We are still, of course, a small blog and I anticipate that we will be for the life of Israel Thrives. This is not the least little bit surprising as my friend David Swindle, of PJ Media, could tell you, because we represent a niche of a niche.
Nonetheless, Israel Thrives is part of a larger network of thinkers and writers that are concerned about the well-being of the Jews in the Middle East (if not the Jewish people, more generally) and that addresses the many centuries long Arab-Muslim aggression against us.
What we are doing here is having a conversation about a topic that is of particular concern for people throughout the world. I have no agenda beyond the fact that I want the Jews of the Middle East to live in peace without having to constantly fight off violent and diplomatic and economic aggression by the far larger hostile majority population in that part of the world and their allies in the west.
What we need to do, it seems to me, is nudge western public perception around the conflict toward a direction that more closely resembles historical and contemporary reality. That is, we need to endeavor to get people to understand that the Jews of the Middle East are not militaristic interlopers in that part of the world, but the indigenous population that has been under constant assault by a far larger invading power for fourteen hundred years.

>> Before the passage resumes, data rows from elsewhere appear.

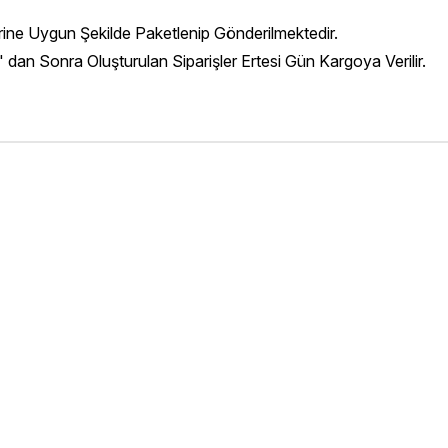
erine Uygun Şekilde Paketlenip Gönderilmektedir.
' dan Sonra Oluşturulan Siparişler Ertesi Gün Kargoya Verilir.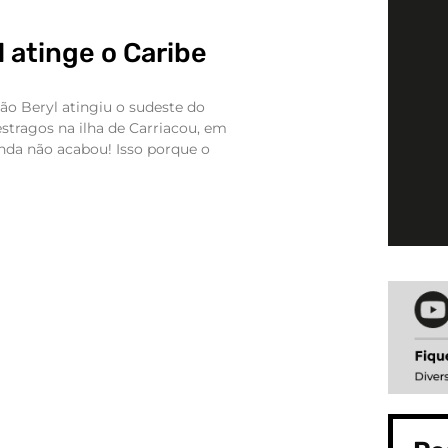
 atinge o Caribe
acão Beryl atingiu o sudeste do
stragos na ilha de Carriacou, em
nda não acabou! Isso porque o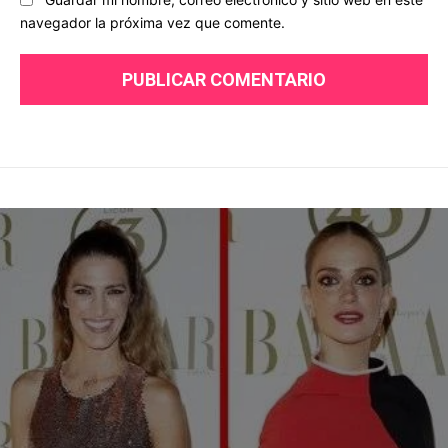
navegador la próxima vez que comente.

The Jews have at least 3,500 years on Jewish land and we need to advocate for Jewish sovereignty on that land. This does not imply, or suggest, opposition to a two-state solution, but it does suggest that Jewish people throughout the world are entitled to our historical homeland and that aggression against us should be met with total resolve.
If Israel wishes to give up a portion of her tiny bit of land for another Arab state, that is fine with me so long as it actually leads to something resembling peace. But the stakes are far too high and our alliances are far too weak. Israel, under the Obama administration, cannot count on the goodwill of the United States. While the US military maintains a close and friendly relationship with Israel, the US Department of State does not, and neither does the Obama White House.
But, in the mean time, this blog continues to gather attention and my anticipation is that it will expand in readership on into the future. The reason for that is because we have thrown off the Delusions of Oslo and thus seek an understanding of the conflict that is fresh and not grounded in the failed conceptions of the past.